---------- Extract to read ----------

This explanation for Line Fitting is not general. It is for easier descripition of the relationship between PCA and Regression.
PCA
I will explain PCA as an expansion of Line Fitting.The strategy of PCA is :
Analyze covariances of sample vectors and extract a new set of bases that represents samples more "Discriminable". Finally set up a smaller size of the new basis set by ignoring less discriminative bases. Why these types of processes are called "Dimension Reduction" is that the size of new bases is smaller than the original dimensions.
And "Discriminability" means larger variances.
See the following figure. After getting new basis vectors $\mathbf{e}_1$, $\mathbf{e}_2$, just ignore $\mathbf{e}_2$. Now sample data can be represented values projected on $\mathbf{e}_1$. This process reduces 2D to 1D
It is reasonable that basis $\mathbf{e}_1$ is more discriminative than $\mathbf{e}_2$ since $\mathbf{e}_1$ maximizes new variance, the variance of projected values on it.
$\mathbf{e}_2$ is also the largest basis representing the subspace orthogonal to $\mathbf{e}_1$. In reduction problems from 3D to 2D, $\mathbf{e}_2$ can be a member of new bases.
Now I will explain the fundamentals of PCA step by step.
The following mathematical description is based on the famous textbook, "Richard O. Duda et al., Pattern Classification 2nd Ed.".
Let's think about only one new basis vector for samples. It is exactly the same as Line Fitting explained in the previous section.
Rearrange the main formula of the previous section in terms of $e$ by setting $\mathbf{x}_0=\mu$. I will explain why $\mathbf{x}_0=\mu$ is feasible by using the previous analysis. In this step just assume that $\mu$ is the best representative value of samples' distribution.

---------- Dataset ----------

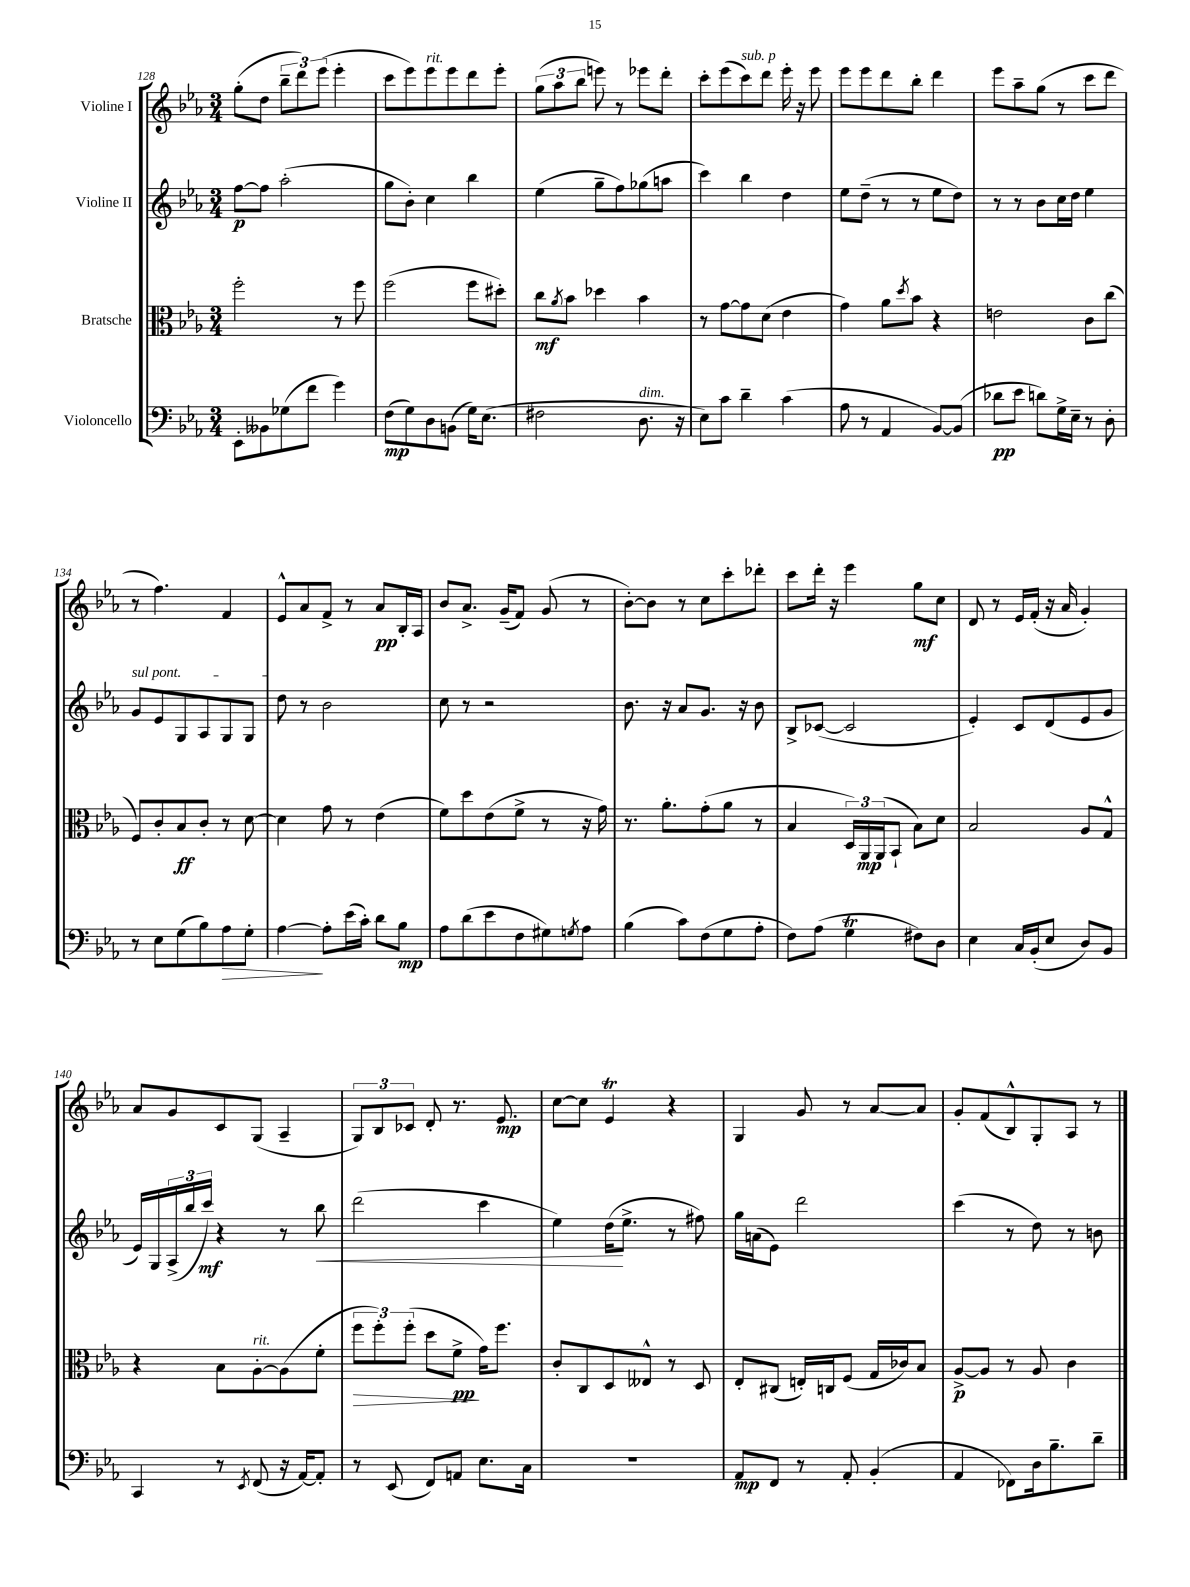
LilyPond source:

<<
\new StaffGroup <<
\new Staff = "s0" \with { instrumentName = "Violine I" } {
    \clef treble \key ees \major \numericTimeSignature \time 3/4
    g''8-.( d''8 \tuplet 3/2 { bes''8-- d'''8) ees'''8( } ees'''4-. |
    c'''8 ees'''8) ees'''8^\markup { \italic "rit." } ees'''8 d'''8 ees'''8-. |
    \tuplet 3/2 { g''8( aes''8 bes''8 } e'''8) r8 ees'''8 d'''8-. |
    c'''8-. ees'''8( c'''8^\markup { \italic "sub. p" }) d'''8 ees'''16-. r16 ees'''8 |
    ees'''8 ees'''8 d'''8 bes''8-. d'''4 |
    ees'''8 aes''8-- g''8( r8 c'''8 d'''8 |
    r8 f''4.) f'4 |
    ees'8-^ aes'8 f'8-> r8 aes'8\pp bes16-. aes16 |
    bes'8 aes'8.-> g'16--( f'8) g'8( r8 |
    bes'8~-.) bes'8 r8 c''8 c'''8-. des'''8-. |
    c'''8 d'''16-. r16 ees'''4 g''8\mf c''8 |
    d'8 r8 ees'16 f'16-.( r16 aes'16 g'4-.) |
    aes'8 g'8 c'8 g8( aes4-- |
    \tuplet 3/2 { g8) bes8 ces'8 } d'8-. r8. ees'8.\mp |
    c''8~ c''8 ees'4\trill r4 |
    g4 g'8 r8 aes'8~ aes'8 |
    g'8-. f'8( bes8-^) g8-. aes8 r8 \bar "|." |
}
\new Staff = "s1" \with { instrumentName = "Violine II" } {
    \clef treble \key ees \major \numericTimeSignature \time 3/4
    f''8~\p f''8 aes''2-.( |
    g''8 bes'8-.) c''4 bes''4 |
    ees''4( g''8-- f''8) ges''8( a''8 |
    c'''4) bes''4 d''4 |
    ees''8 d''8--( r8 r8 ees''8 d''8) |
    r8 r8 bes'8 c''16 d''16 ees''4 |
    \once \override TextSpanner.bound-details.left.text = \markup { \italic "sul pont." } g'8\startTextSpan ees'8 g8 aes8 g8 g8 |
    d''8\stopTextSpan r8 bes'2 |
    c''8 r8 r2 |
    bes'8. r16 aes'8 g'8. r16 bes'8 |
    bes8-> ces'8~( ces'2 |
    ees'4-.) c'8 d'8( ees'8 g'8 |
    ees'16) g16 \tuplet 3/2 { aes16->( bes''16 c'''16\mf) } r4 r8 bes''8\< |
    d'''2( c'''4 |
    ees''4) d''16\!( ees''8.-> r8 fis''8) |
    g''16 a'16( ees'8) d'''2 |
    c'''4( r8 d''8) r8 b'8 \bar "|." |
}
\new Staff = "s2" \with { instrumentName = "Bratsche" } {
    \clef alto \key ees \major \numericTimeSignature \time 3/4
    f''2-. r8 f''8 |
    f''2( f''8 dis''8-.) |
    c''8\mf \acciaccatura { aes'8 } bes'8 des''4 bes'4 |
    r8 g'8~ g'8 d'8( ees'4 |
    g'4) aes'8 \acciaccatura { d''8 } bes'8 r4 |
    e'2 c'8 c''8( |
    f8) c'8-. bes8\ff c'8-. r8 d'8~ |
    d'4 g'8 r8 ees'4( |
    f'8) d''8 ees'8( f'8-> r8 r16 g'16) |
    r8. aes'8.-. g'8-.( aes'8 r8 |
    bes4 \tuplet 3/2 { d16) aes,16\mp aes,16( } bes,8-! bes8) d'8 |
    bes2 aes8 g8-^ |
    r4 bes8 aes8~-.^\markup { \italic "rit." } aes8( f'8-. |
    \tuplet 3/2 { f''8\> f''8-.) f''8-.( } d''8 f'8->\pp\! g'16) f''8. |
    c'8-. c8 d8 eeses8-^ r8 d8 |
    ees8-. cis8( e16-.) c16 f8( g16 ces'16) bes8 |
    aes8~->\p aes8 r8 aes8 c'4 \bar "|." |
}
\new Staff = "s3" \with { instrumentName = "Violoncello" } {
    \clef bass \key ees \major \numericTimeSignature \time 3/4
    ees,8-. beses,8 ges8( f'8 g'4) |
    f8\mp( g8) d8 b,8( g16) ees8.( |
    fis2 d8.^\markup { \italic "dim." } r16 |
    ees8) c'8 d'4-- c'4( |
    aes8 r8 aes,4 bes,8~) bes,8( |
    des'8\pp ees'8 d'8) g16-> ees16-- r8 d8-. |
    r8 ees8 g8( bes8) aes8\> g8-. |
    aes4~\! aes8-. ees'16( c'16-.) d'8 bes8\mp |
    aes8 d'8( ees'8 f8 gis8) \acciaccatura { g8 } aes8 |
    bes4( c'8) f8( g8 aes8-. |
    f8) aes8( g4\trill fis8) d8 |
    ees4 c16 bes,16-.( ees8 d8) bes,8 |
    c,4 r8 \acciaccatura { ees,8 } f,8( r16 aes,16~) aes,8-. |
    r8 ees,8( f,8) a,8 ees8. c16 |
    R2. |
    aes,8\mp f,8 r8 aes,8-. bes,4-.( |
    aes,4 fes,8) d16 bes8.-- d'8-- \bar "|." |
}
>>
>>
\layout { \context { \Score currentBarNumber = #128 } }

----------

_The tasks_
A – Find each line in the records that contains the word "italic" and copy those lines, treating uppercase and lowercase as different.
B – Carry on the PCA explanation from its last sentence.

_The responses_
A –
    c'''8 ees'''8) ees'''8^\markup { \italic "rit." } ees'''8 d'''8 ees'''8-. |
    c'''8-. ees'''8( c'''8^\markup { \italic "sub. p" }) d'''8 ees'''16-. r16 ees'''8 |
    \once \override TextSpanner.bound-details.left.text = \markup { \italic "sul pont." } g'8\startTextSpan ees'8 g8 aes8 g8 g8 |
    r4 bes8 aes8~-.^\markup { \italic "rit." } aes8( f'8-. |
    fis2 d8.^\markup { \italic "dim." } r16 |

B –
\begin{eqnarray*} f(\mathbf{e}) & = & \sum_{n}^{N}\left\Vert a_{n}\mathbf{e}-(\mathbf{x}_{n}-\mu)\right\Vert ^{2}\\ & = & \sum_{n}^{N}\left(\left\Vert a_{n}\mathbf{e}\right\Vert ^{2}-2a_{n}\mathbf{e}^{T}(\mathbf{x}_{n}-\mu)+\left\Vert \mathbf{x}_{n}-\mu\right\Vert ^{2}\right)\\ & = & \sum_{n}^{N}\left(a_{n}^{2}-2a_{n}^{2}+\left\Vert \mathbf{x}_{n}-\mu\right\Vert ^{2}\right)\\ & = & \sum_{n}^{N}\left(-a_{n}^{2}+\left\Vert \mathbf{x}_{n}-\mu\right\Vert ^{2}\right)\\ & = & -\sum_{n}^{N}a_{n}^{2}+\sum_{n}^{N}\left\Vert \mathbf{x}_{n}-\mu\right\Vert ^{2}\\ & = & -\sum_{n}^{N}\mathbf{e}^{T}(\mathbf{x}_{n}-\mu)(\mathbf{x}_{n}-\mu)^{T}\mathbf{e}+\sum_{n}^{N}\left\Vert \mathbf{x}_{n}-\mu\right\Vert ^{2}\\ & = & -N\mathbf{e}^{T}\mathbf{\Sigma}\mathbf{e}+\sum_{n}^{N}\left\Vert \mathbf{x}_{n}-\mu\right\Vert ^{2} \end{eqnarray*}
where $\Sigma$ is the covariance matrix.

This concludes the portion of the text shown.